# READING PASSAGE
:::
I think if we had fallen in love in a different period of
our lives, things probably would have ended drastically differently. When I
think about us, I think about the long, slow heat of summer evenings and the
eager anticipation of young love. The long year of friendship before we kissed
and the pain of watching one another date and flirt with other people while
maintaining the illusion that we were simply platonic. I remember the crushing
break up of a boyfriend who cheated and your quiet patience while listening to
my anger and sadness. And later, the reveal that you were actually elated I was
suddenly single and that, perhaps, we would finally be together.
I remember the shock and dismay of teachers and parents who
felt I was, somehow, too good for you; people who took your grades for a
representation of your intelligence and your obnoxious behavior as an indicator
that you were secretly up to no good. Despite things having ended for us at the
time, I was so proud when I heard you landed your dream job; you literally told
me at the age of 17 that it’s what you would be doing, that you would be good
at it, and you were, of course, absolutely right. You have been so right about
so many things for so much of your life and so many people have doubted you. I
think the vast majority of your early years were filled with voices of
skepticism about your worthiness and I am so glad you proved all of
them so terribly wrong.
I remember long summer evenings and mosquito bites and pools
and playing cards. I remember laughing and laughing until our stomachs hurt; it
was an uncontrollable, chaotic chemistry between the two of us and I recall the
joviality rapidly spinning out of control when we really got onto a topic we
found hilarious. We were both dark and awful and absolutely stupid and together
we were explosive. This would come, of course, to describe us when we were
happy and when we were sad and, especially, when we were angry.
And I remember, of course, the three of us traveling to
different parks throughout the city to roll down hills and play on equipment
made for children. The grass was always so cool beneath my bare knees and the
air so terribly weighted with the heat of a sun that didn’t set until after nine. You
would take turns chasing and tackling me, the air absolutely thick with the
sexual frustration of teenagers who have no idea what to do with their own
bodies and sudden autonomy from their parents. I always looked behind with
eager anticipation, hoping it would be you I would glimpse giving chase. I
spent long summer evenings thinking about you and about us and hoping I wasn’t
the only one waiting with bated breath for the next time I would see you.
You were at every swim meet and drove to Fort Collins for
the big ones. I encouraged you to challenge for a higher position in band;
you had such a phenomenal sense of pitch and rhythm and your musical ability
was literally assessed based on the perception that someone like you, with the
grades you kept, wouldn’t and couldn’t be better than second tier. I
helped you finish the very last projects required for your graduation and
celebrated with you upon your admission to school. And later, you hung around
far longer than you probably wanted to because you graduated before I did and,
of the two of us, you were always more loyal.
And it is funny this many years later that the way we ended
still causes me such pain and regret. Because I was unkind and you were unkind
and I think we were simply too young to know how to handle the enormous changes
we were both undergoing. I was desperate to move out of the state and you were
desperate to hold onto us. I think, with your uncanny ability to understand
precisely the gravity of a situation (which is probably why you are so damn
good at your job), you fully grasped that my departure meant the true end of us
as a couple. And, perhaps, the beginning of a very limited correspondence and
connection to one another for the rest of our lives.
And per usual, you were right on all fronts. The years since
we were together have flown by and memories that were once precious are now
elusive. I can remember the feel of your fingers on my skin or the anticipation
of our first kiss, but could not tell you when or how we finally dared touch
lips. I remember our slow unraveling and nights where we yelled far more than
we laughed. And, of course, I remember the slow, deep missing of a time when my
entire life was defined by my relationship to you. Being affixed together gave
us both somewhere safe to land and the erosion of you and I meant discovering
precisely who we were apart.
While I can’t claim to know who you are in any real way, I
still see glimpses of the sixteen year old you in every FB post that pops up in
my feed. You are still witty and magnanimous and larger than life and
disciplined and driven and dedicated and probably slightly mad. You are still
hilarious and clever and wonderful and I can’t help but feel so very, very
proud of the man you have become. I doubt he is so different from the one I
knew so many years ago, although I imagine there are substantially fewer jokes
made about erections (which would be, honestly, something of a disappointment given how HILARIOUS we always thought they were).
:::
# DATA FOR ANALYSIS

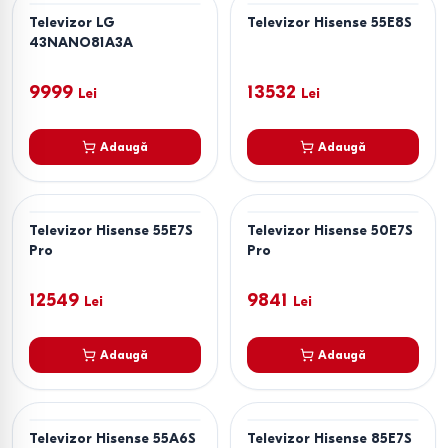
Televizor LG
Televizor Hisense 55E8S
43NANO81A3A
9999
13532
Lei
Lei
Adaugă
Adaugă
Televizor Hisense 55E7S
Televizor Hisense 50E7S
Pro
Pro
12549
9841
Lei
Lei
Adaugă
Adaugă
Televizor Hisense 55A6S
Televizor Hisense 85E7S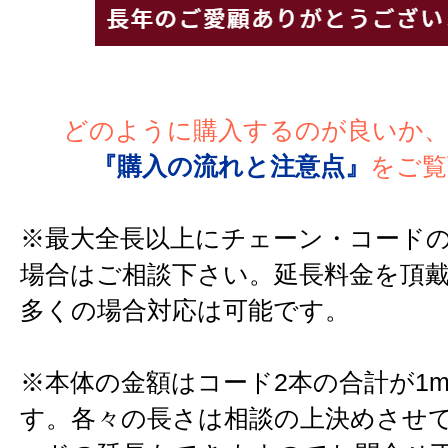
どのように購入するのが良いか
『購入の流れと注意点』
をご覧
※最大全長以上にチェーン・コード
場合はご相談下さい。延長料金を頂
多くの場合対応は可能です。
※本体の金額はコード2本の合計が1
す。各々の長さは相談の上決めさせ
:::
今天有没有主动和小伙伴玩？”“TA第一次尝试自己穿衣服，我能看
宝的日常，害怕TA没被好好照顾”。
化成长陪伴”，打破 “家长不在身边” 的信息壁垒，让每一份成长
:::
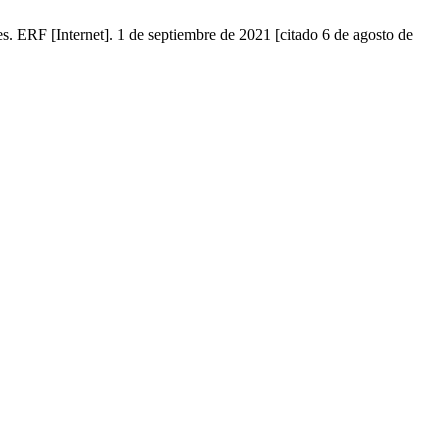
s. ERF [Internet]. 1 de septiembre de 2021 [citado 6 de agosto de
:::
# TASK OBJECTIVE
Condense the paragraph of the essay on a past love that begins "You were at every swim meet" into a short bulleted list that keeps its main facts.

# YOUR RESPONSE
- You came to every swim meet and drove to Fort Collins for the big ones.
- I pushed you to challenge for a higher position in band. You had a phenomenal sense of pitch and rhythm, but people judged your ability by your grades and assumed you couldn't be better than second tier.
- I helped you finish the last projects you needed to graduate and celebrated with you when you were admitted to school.
- You graduated first but stayed around longer than you probably wanted to, since you were always the more loyal one.